Within minutes, I mostly get powdery sweetness and a nondescript fruity-floral vibe that for lack of a better reference, smells designer. It has that ‘walking into a Sephora’ essence in it prominently. It’s doesn’t open unpleasantly to me though and it wears smoothly at first, but I do find it a tad too cloying. I love sweet fragrances and I love powdery fragrances, but the combination can get too palpable. I can almost taste the vanilla and heliotrope in my mouth here and the fruits and florals don’t smell luxurious in the slightest. In particular, Love Delight starts off reminding me of something that would fit well in the Gucci Flora line or it could be a lost YSL Libre flanker and in this case, I don’t feel like it’s an ‘elevated take’, as is often the explanation people give when niche brands dive into these styles. It feels a world apart from what I was used to by Amouage, even with more mass appealing releases bridging the gap in the years prior to Love Delight.
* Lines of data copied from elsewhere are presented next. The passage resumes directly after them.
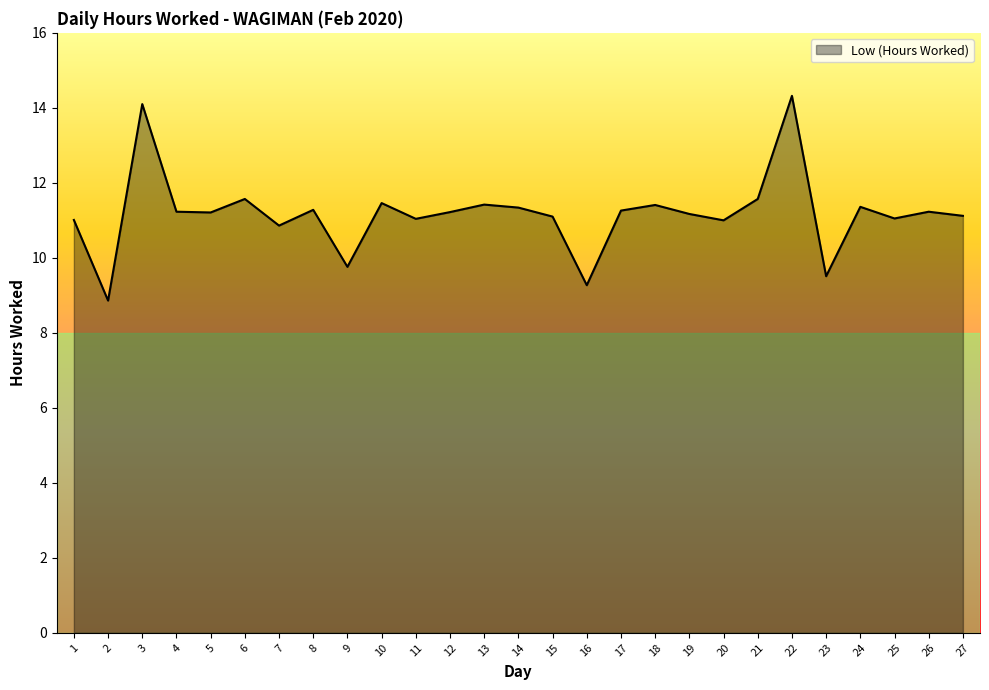

Approximately how many times larger is the value at 25 compared to 10?

1.0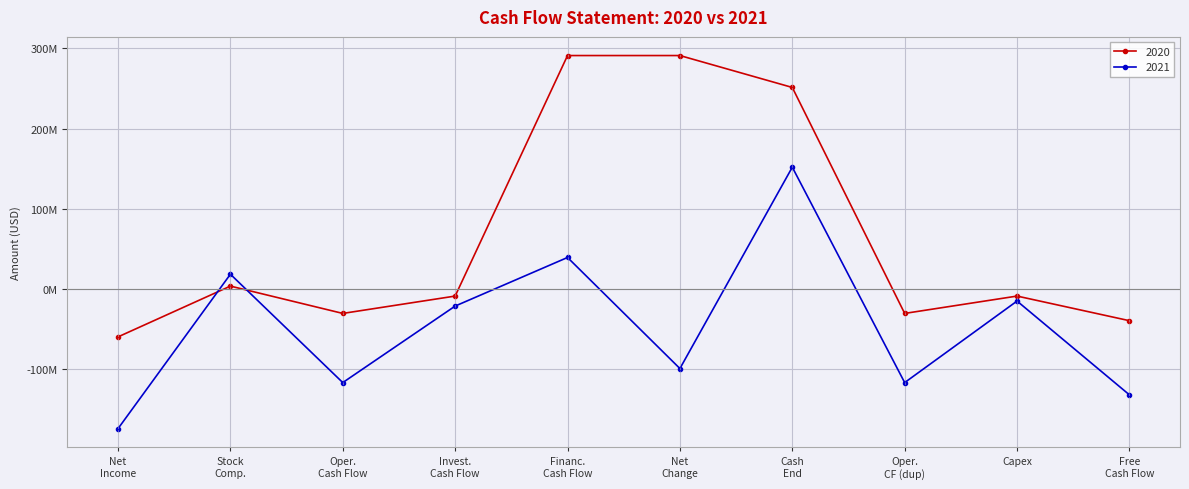

At which label does 2021 first exceed -21554000?

Stock
Comp.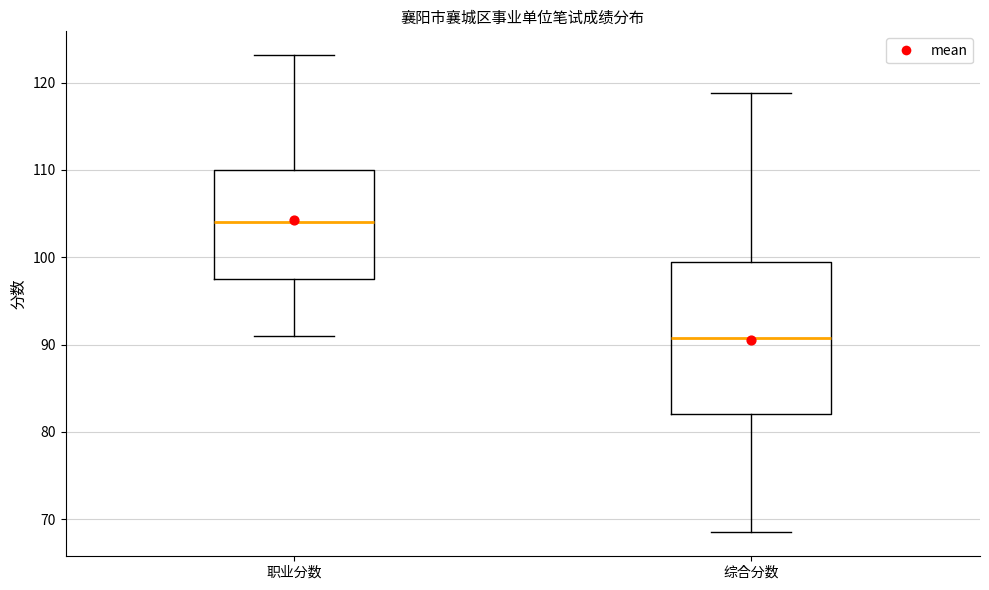

Reading left to right, read every box against the y-axis: the position of its median line, the range the box covers, and the ends of its whiskers. The values are not printed on the chart, so give them approximately, as read against the axis.

职业分数: median 104, box 97 to 110, whiskers 91 to 123
综合分数: median 91, box 82 to 100, whiskers 69 to 119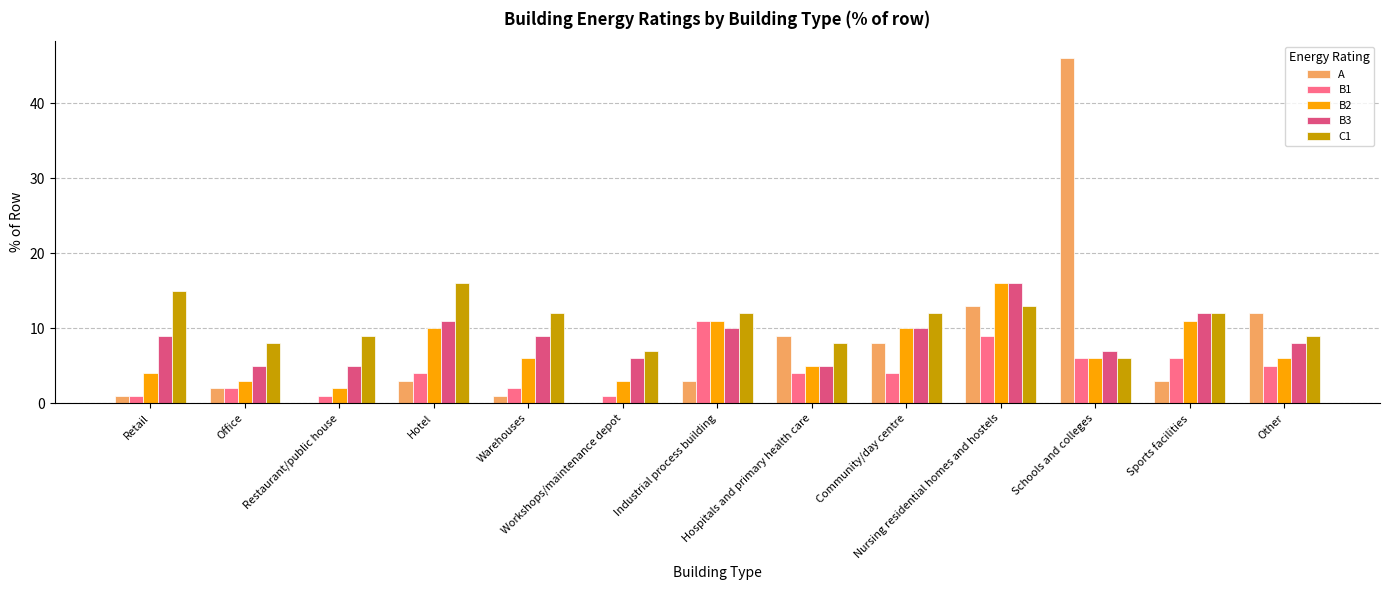

How many groups of bars are there?

13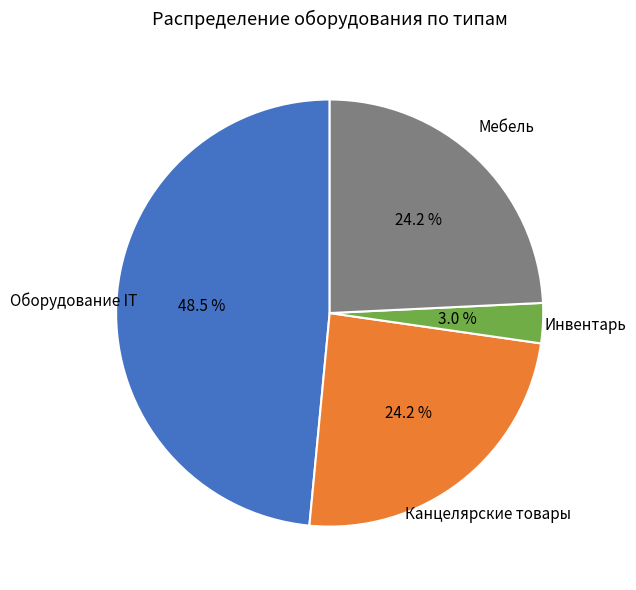

Is there a majority slice in this chart?

No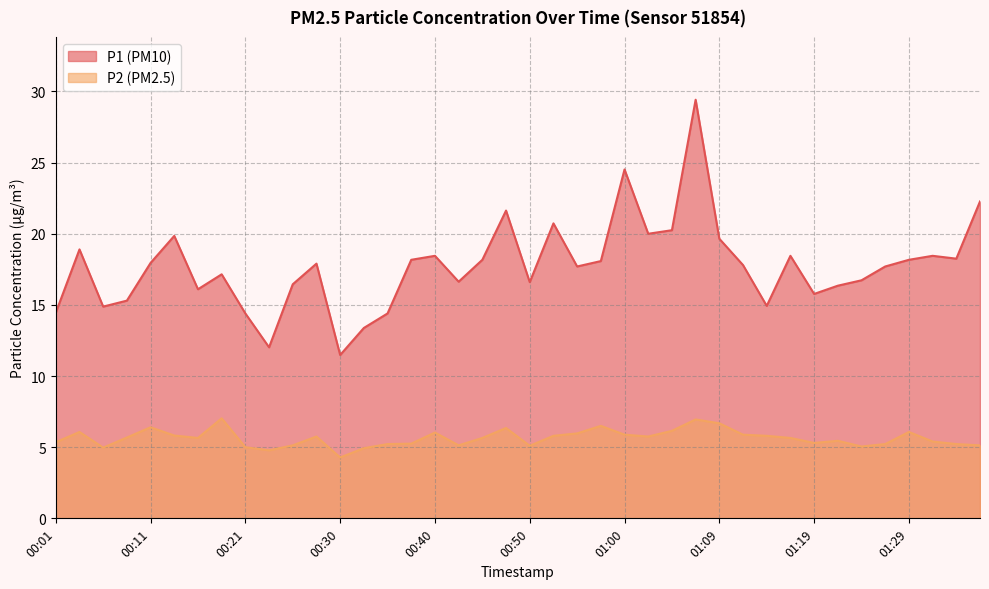

List the series in order of their peak value, lowest first.

P2, P1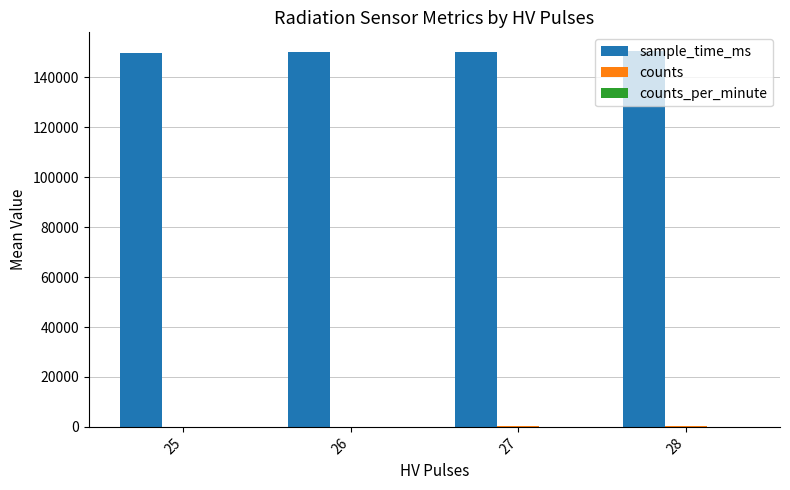

Count the sample_time_ms values in the range 150047 to 150531.

3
The best part of Love Delight (and the part that surprised me the most) is the mid and the booziness. After the opening, I started smelling more and more booze and it works well with the sweetness. It’s well-dosed; not overly strong, not taking away from the ‘feminine vibe’ of the fragrance either, yet it is noticeable for a while. For perhaps 2 hours, I found it, not great, but absolutely likeable.
Where Love Delight completely falls apart for me, is in its drydown. The fruity-floral tinge fades, but the sweetness takes a turn for the worse. Someone told me the drydown smelled like Baccarat Rouge 540 and while that’s not fully the vibe to me (the Amouage feels perhaps more bare-boned and more vanillic), the sweetness eventually goes in a similar direction. I didn’t see it coming for the first 2 hours, but a dry, grating vanilla sugar with just a tinge of fruitiness left rears its head after and that’s all that I was left with for the remaining hours. I think this drydown reminds me most of the one from Kalotinis Cotton Candy, which mind you, I remarked on as ‘one of the least complicated and affordable compositions’, even for that €80 fragrance.
Now clearly, Love Delight is not up my alley, and not everything has to be geared towards me. However, this takes mainstream to a new degree for the brand and as a €365 Amouage, it’s hard not to feel cynical about it. As someone who has not shared most of the worries voiced about the direction the brand has taken after the departure of Chong as creative director, Love Delight is a release with a hype that is incomprehensible to me. Totally opposite to my experience with Guidance, which was equally not my jam, but I could see the appeal, Love Delight left me with a legitimate feeling of disappointment.